8.3. When processing your personal data for the above purposes, we do not use such automated decision-making processes, including profiling, which may have legal consequences for you or which may have a similar significant impact. In any case, you have the right to demand human intervention in order to express your opinion or to object to such attribution. You can do this by sending us a notification by email to marketing.lt@itella.com. - ASSURANCE OF PERSONAL DATA SECURITY
9.1. You undertake to provide Us only with your own data and only with the correct data, and to protect and not disclose to anyone any of your data, including login data (e.g. to the Self Service on the Website).
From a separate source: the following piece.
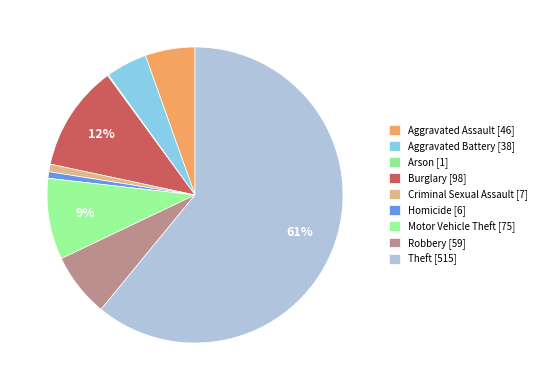

What is the change in value from Burglary to Motor Vehicle Theft?

-23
9.2. We will process your personal data in a responsible and secure manner, taking into account the requirements for the security of personal data set out in the legislation. When establishing measures for the processing of personal data, and during the processing of the data, we will implement technical and organisational measures of an adequate level of data protection as provided for by law, designed to protect the personal data processed by us against accidental or unlawful destruction, damage, alteration, loss, disclosure, as well as against any other unauthorised processing. The level of personal data security measures are determined in accordance with the risks that arise from the processing of personal data. - COOKIES
Please be advised that the Website uses Cookies. You can find more information about Cookies in the “Cookie Policy”, which is an integral part of the Privacy Policy. - RIGHT TO FILE A COMPLAIN
If you believe that your rights have been violated, you can always contact us at GDPR.lt@itella.com or (and) submit a complaint to the State Data Protection Inspectorate (L. Sapiegos g. 17, LT-10312 Vilnius, e-mail ada@ada.lt). - CONTACTS
12.1. The Data Controller who processes the personal data specified in this Privacy Policy when you use our Website is:
UAB Itella Logistics
Code of legal entity 110883051
Address: Pirklių g. 5, LT-02300 Vilnius, Lithuania
12.2. You may contact Us at the contact details provided below for any issues and additional information related to this Privacy Policy:
GDPR.lt@itella.com - VALIDITY AND CHANGES TO THE PRIVACY POLICY
13.1. We have the right to change our Privacy Policy at any time. We will inform you about any changes to the Privacy Policy on the Website, publish a new version of the Privacy Policy on the Website, so please regularly review the Privacy Policy provisions.
13.2. Changes to the Privacy Policy shall take effect from the date of their publication, i.e. from the date they are posted on the Website.